── RECORDS SUPPLIED ──
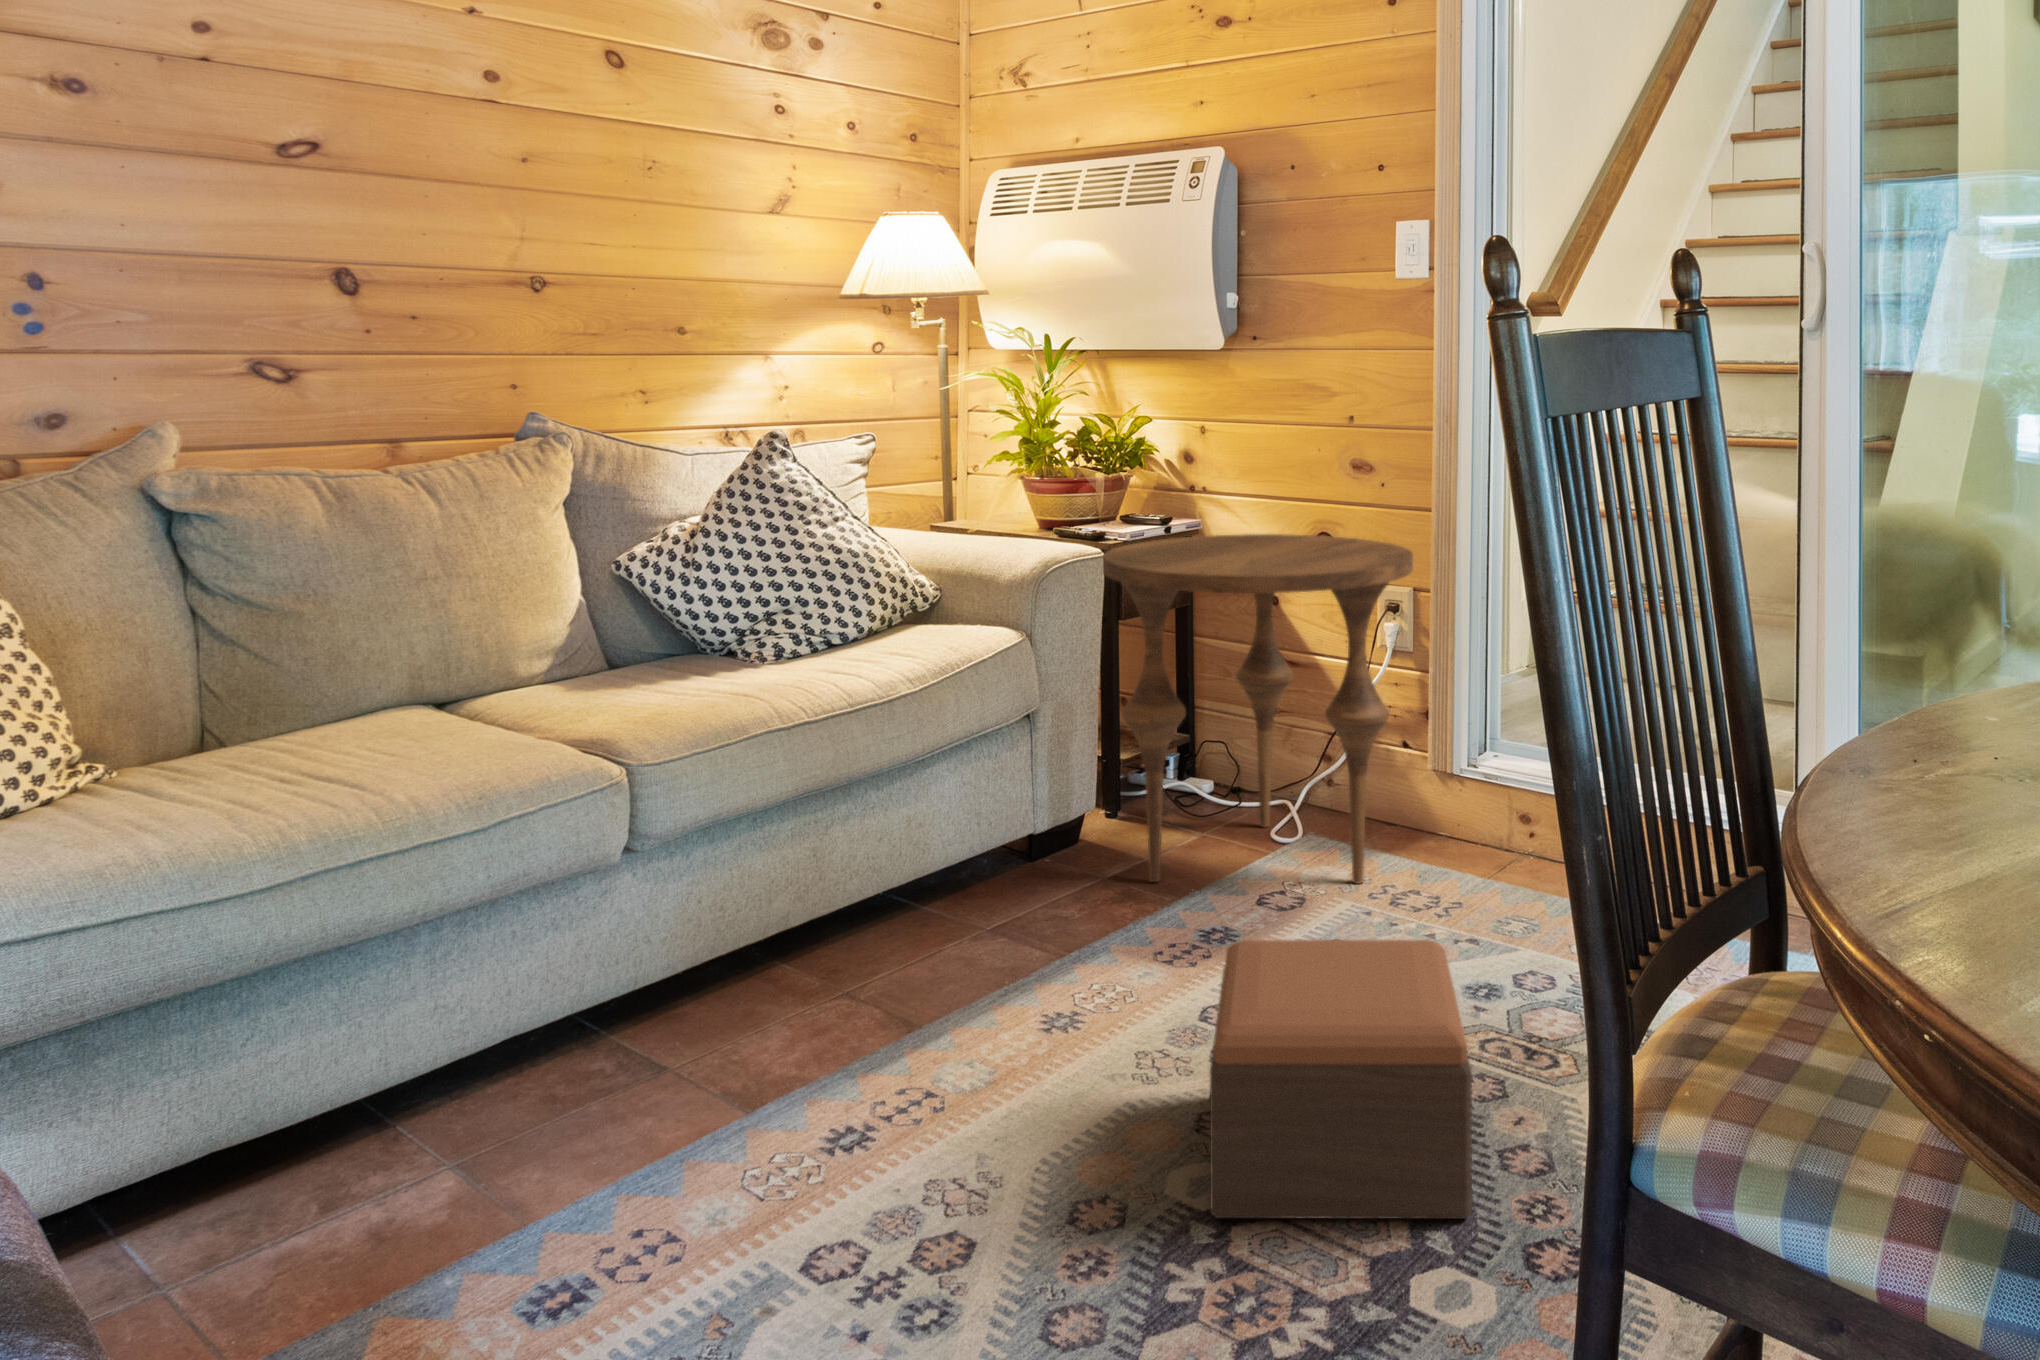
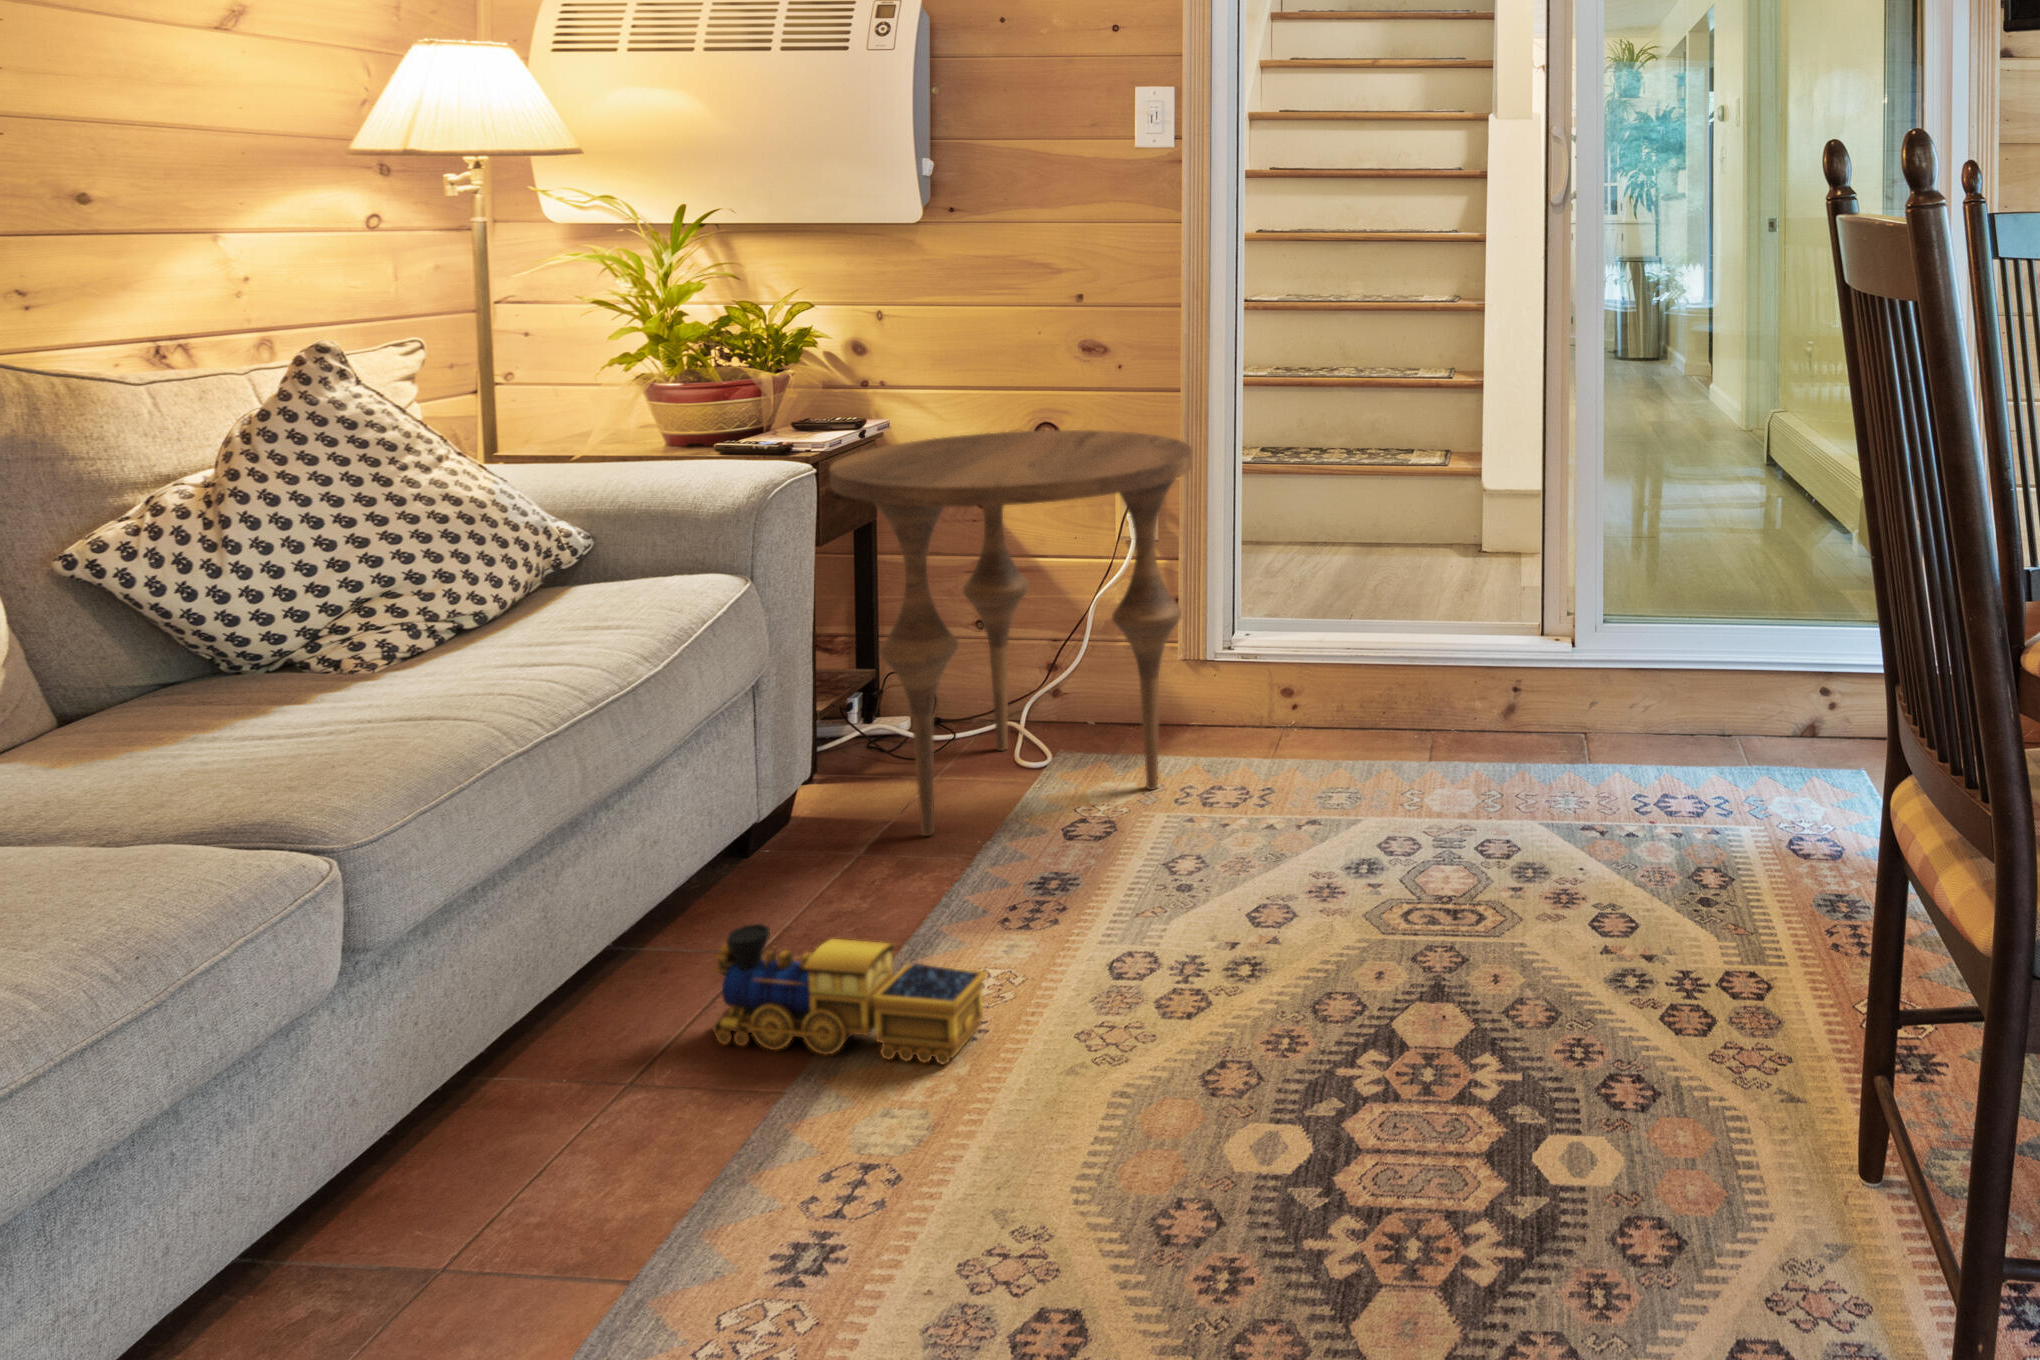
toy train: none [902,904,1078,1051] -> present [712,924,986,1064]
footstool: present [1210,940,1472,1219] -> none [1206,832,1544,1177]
───
── RECORDS SUPPLIED ──
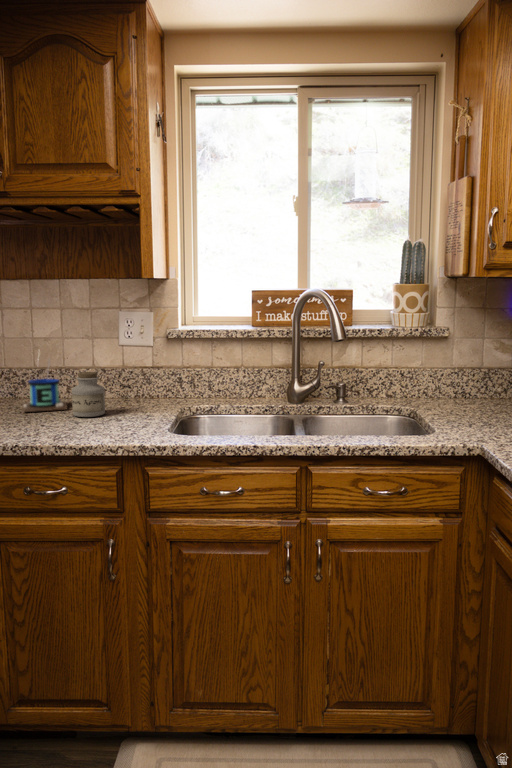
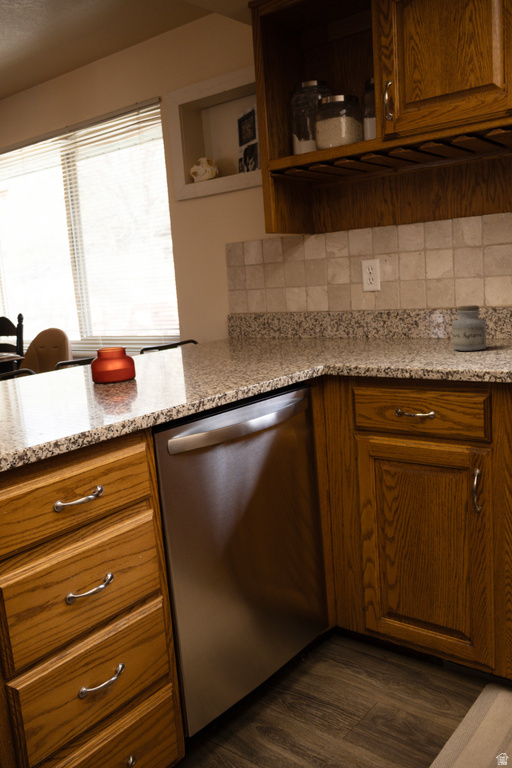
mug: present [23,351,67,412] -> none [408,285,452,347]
───
── RECORDS SUPPLIED ──
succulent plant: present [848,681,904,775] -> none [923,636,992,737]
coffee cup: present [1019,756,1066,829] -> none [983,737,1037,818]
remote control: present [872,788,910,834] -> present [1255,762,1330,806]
───
### TASK DESCRIPTION
Look through the entries and copy every line in which the string "none" appears.

### EXERCISE SOLUTION
toy train: none [902,904,1078,1051] -> present [712,924,986,1064]
footstool: present [1210,940,1472,1219] -> none [1206,832,1544,1177]
mug: present [23,351,67,412] -> none [408,285,452,347]
succulent plant: present [848,681,904,775] -> none [923,636,992,737]
coffee cup: present [1019,756,1066,829] -> none [983,737,1037,818]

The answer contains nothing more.